_Listed records_
━━━━━━━━━━━━━━━━━━━━
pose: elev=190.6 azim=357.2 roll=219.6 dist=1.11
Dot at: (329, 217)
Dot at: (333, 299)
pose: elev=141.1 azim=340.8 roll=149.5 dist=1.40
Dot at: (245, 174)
━━━━━━━━━━━━━━━━━━━━
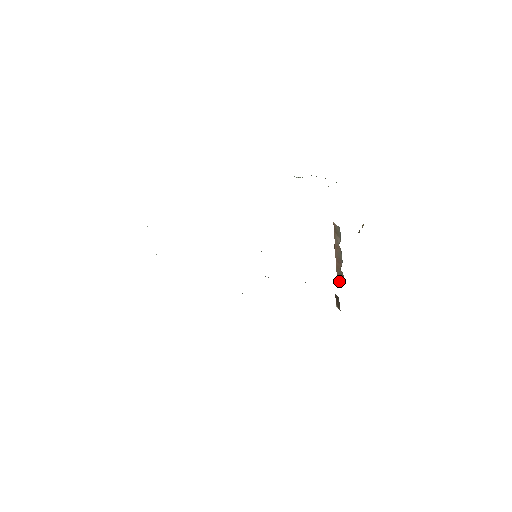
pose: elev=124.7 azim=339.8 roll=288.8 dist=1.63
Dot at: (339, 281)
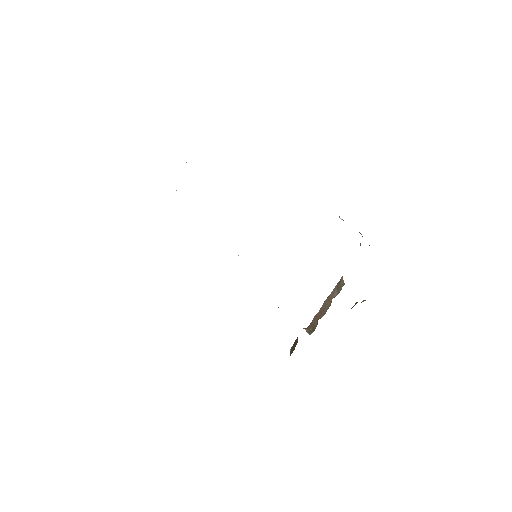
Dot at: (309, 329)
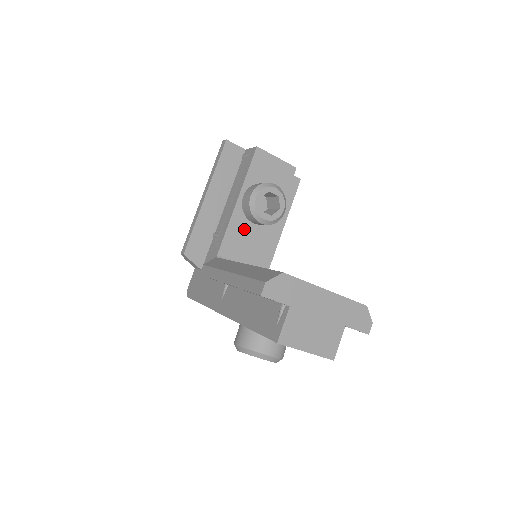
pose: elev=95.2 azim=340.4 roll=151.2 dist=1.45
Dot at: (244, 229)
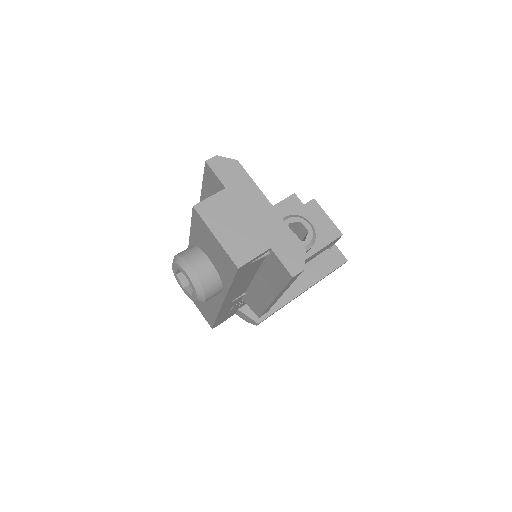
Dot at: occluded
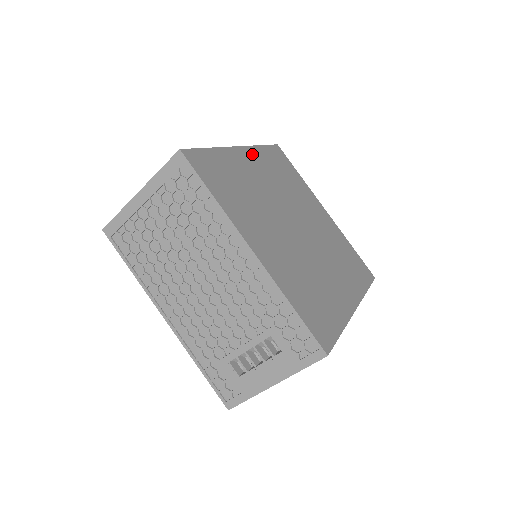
━━━━━━━━━━━━━━━━━━━━
Repeat, without alteration, the rows above from the one containing "pose: elev=190.6 azim=357.2" through the one containing "Dot at: (333, 299)", including both of those rows.

pose: elev=190.6 azim=357.2 roll=219.6 dist=1.11
Dot at: (329, 217)
Dot at: (333, 299)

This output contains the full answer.